Au Mali, la situation est plus précaire que jamais dans le nord-est du pays, et tout particulièrement à Ménaka. Cela fait plusieurs mois que l’EIGS, la branche sahélienne du groupe État islamique, mène des offensives meurtrières pour prendre le contrôle de cette zone frontalière du Niger et du Burkina. La dernière offensive a eu lieu à Talataye, il y a trois semaines
Il y a deux jours, lundi, des combattants de l’EIGS à moto se sont approchés de Ménaka. Pour cette fois, ils en sont restés là. Mais la ville, capitale de la région éponyme – plus de 20 000 habitants en temps normal et plusieurs milliers de déplacés arrivés ces derniers mois – est la principale cible à venir de l’EIGS. C’est ce qu’expliquent unanimement les sources sécuritaires jointes par RFI. Certaines d’entre elles estiment que la localité de Tidermène, environ 75 kilomètres au nord de Ménaka, aujourd’hui contrôlée par le Jnim (Groupe de soutien à l’Islam et aux musulmans) lié à Aqmi, pourrait être attaquée au préalable.
Renforts et stocks
Depuis plusieurs semaines, les deux groupes jihadistes qui se disputent cette partie du territoire malien, le Jnim et l’EIGS, reçoivent des renforts. Ils viennent notamment du centre du pays pour le Jnim, du Niger, du Nigeria ou d’Algérie, pour l’EIGS.
Le groupe État islamique constitue également des stocks : selon des sources locales concordantes, civiles et sécuritaires, plusieurs villages du cercle d’Ansongo (Seyna, Bara et Wiha) ont été attaqués par l’EIGS en début de semaine dernière : aucune victime, mais des réserves alimentaires et du bétail ont été pillés. De quoi servir de réserves, mais aussi de sources de revenus, grâce notamment à la revente des têtes de bétail. Des ultimatums ont été adressés à d’autres villages, dont les habitants ont été sommés de s’en aller, comme à Herba. Plusieurs groupes de combattants de l’EIGS se sont également réunis à Tabankort, la semaine dernière, pour se coordonner.
Mobilisation générale de la Plateforme
Alors que les deux groupes jihadistes rivaux tentent de prendre le pas l’un sur l’autre, des groupes armés du nord du Mali, signataires de l’accord de paix de 2015, s’efforcent de protéger les populations civiles. La Plateforme, qui rassemble notamment le MSA (Mouvement pour le salut de l’Azawad), en première ligne depuis le début des attaques, et le Gatia (Groupe d’autodéfense touareg Imghad et alliés), a annoncé ce week-end la mobilisation générale de ses combattants, appelés à se regrouper sur des sites clefs et à se préparer au combat.
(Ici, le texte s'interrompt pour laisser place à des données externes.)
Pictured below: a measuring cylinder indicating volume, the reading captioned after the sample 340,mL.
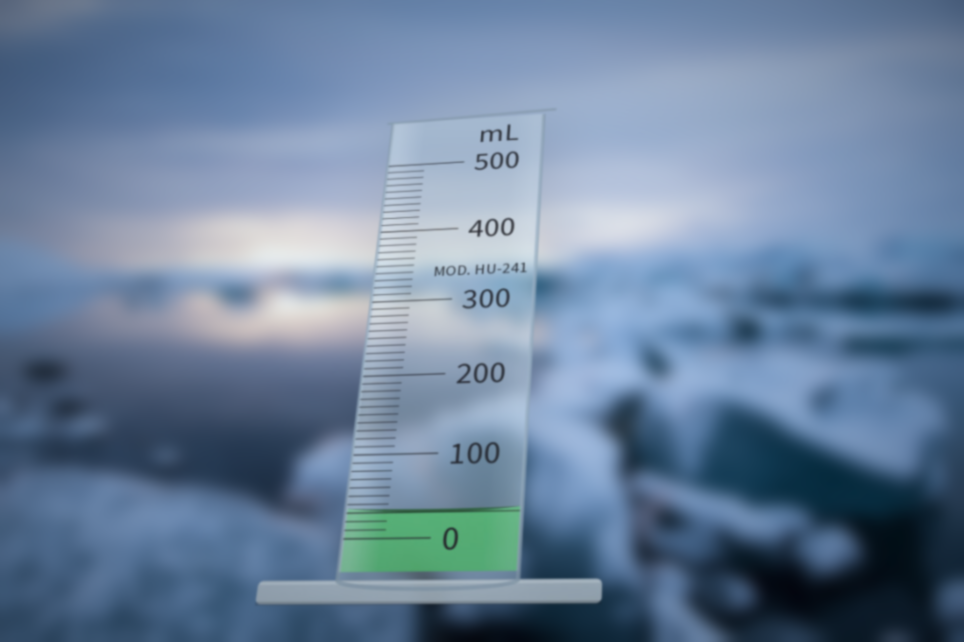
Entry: 30,mL
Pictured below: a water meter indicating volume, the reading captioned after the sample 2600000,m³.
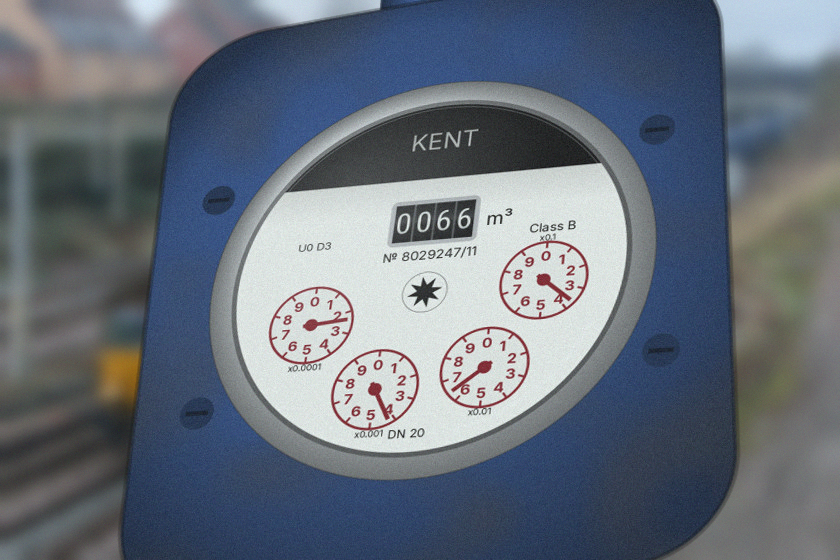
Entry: 66.3642,m³
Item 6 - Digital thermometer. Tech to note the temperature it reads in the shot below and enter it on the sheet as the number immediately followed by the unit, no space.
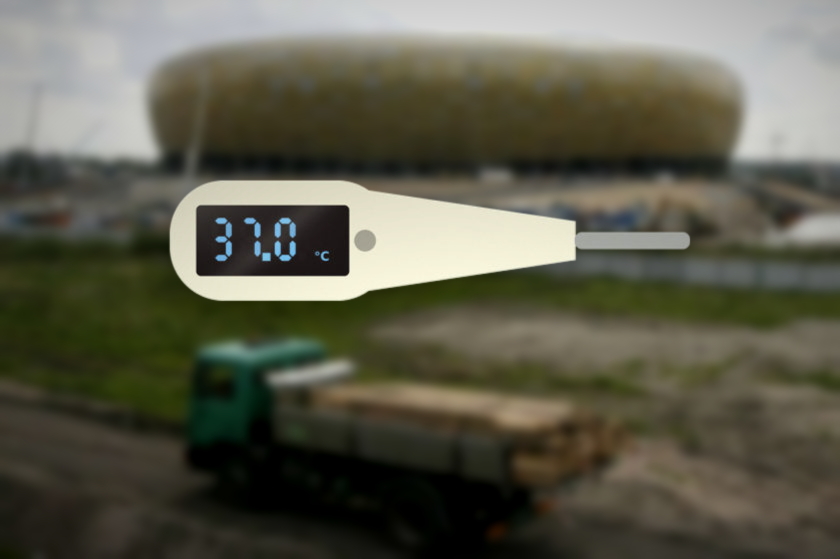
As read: 37.0°C
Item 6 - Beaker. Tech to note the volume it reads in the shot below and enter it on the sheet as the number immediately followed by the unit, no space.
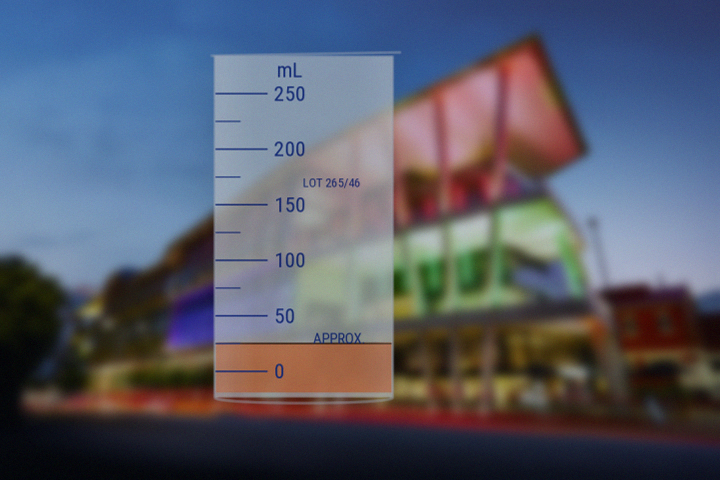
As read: 25mL
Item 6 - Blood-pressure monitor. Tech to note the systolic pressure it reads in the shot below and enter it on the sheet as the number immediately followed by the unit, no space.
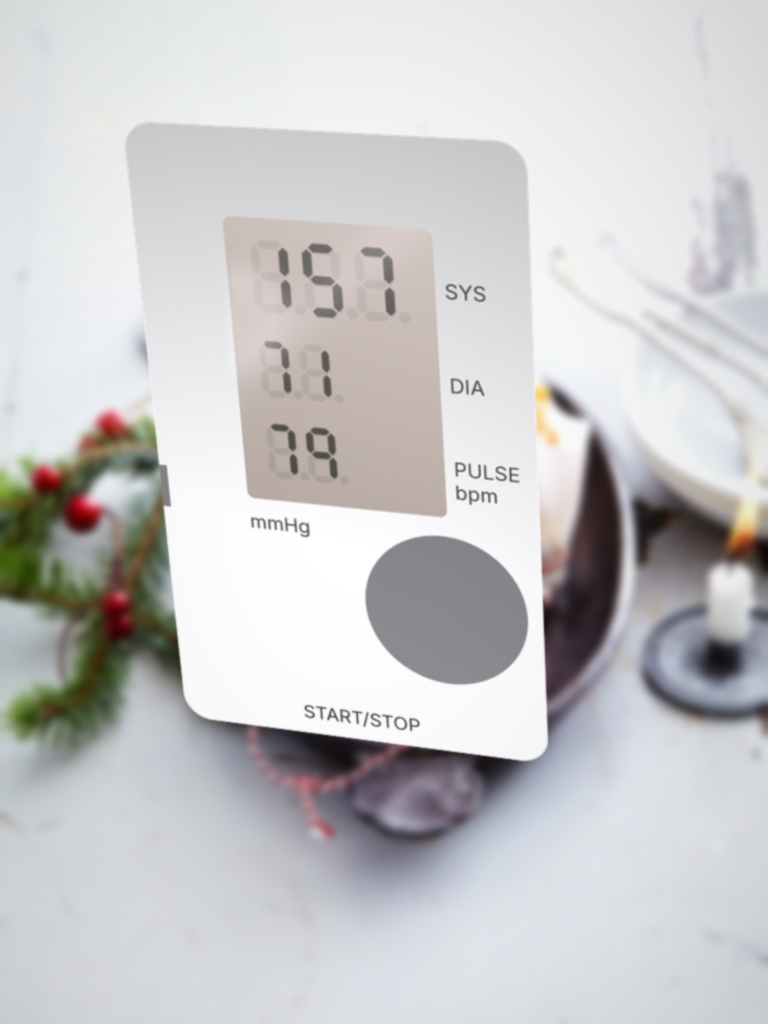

Si les ex-rebelles de la CMA, également signataires de l’accord de paix de 2015, n’ont à ce jour fait aucune annonce, une réflexion est en cours au sein du mouvement sur sa future implication dans la bataille. « Le danger est à présent aussi aux portes de Kidal », explique l’un de ses cadres. « La CMA n’a pas encore pris la décision de faire la guerre, mais elle se prépare à toute éventualité. »
Quid de l’armée malienne ?
L’armée malienne et ses supplétifs russes, présents à Ménaka, n’ont jusqu’ici pris part à aucun combat dans cette partie du territoire malien. Les autorités de transition n’ont d’ailleurs jamais communiqué sur aucun des massacres commis dans la zone depuis mars dernier. Au plus grand désarroi des populations locales qui expriment, hors micro, leurs craintes et redoutent d’être volontairement abandonnées à leur sort par les autorités de transition. Sollicitée à plusieurs reprises par RFI sur ses activités dans la zone, l’armée malienne n’a jamais donné suite.
Du côté des groupes armés de la Plateforme, théoriquement alliés de l’État malien, on déplore l’absence de soutien des Fama (Forces armées maliennes) face à un ennemi comme l’EIGS, qui menace de manière immédiate les habitants de la région de Ménaka mais aussi, sur un plus long terme, l’ensemble du pays et de la sous-région. L’EIGS est notamment très implanté au Niger voisin.
Selon les Nations unies, les trois quarts de la région de Ménaka sont déjà sous la domination de l’EIGS.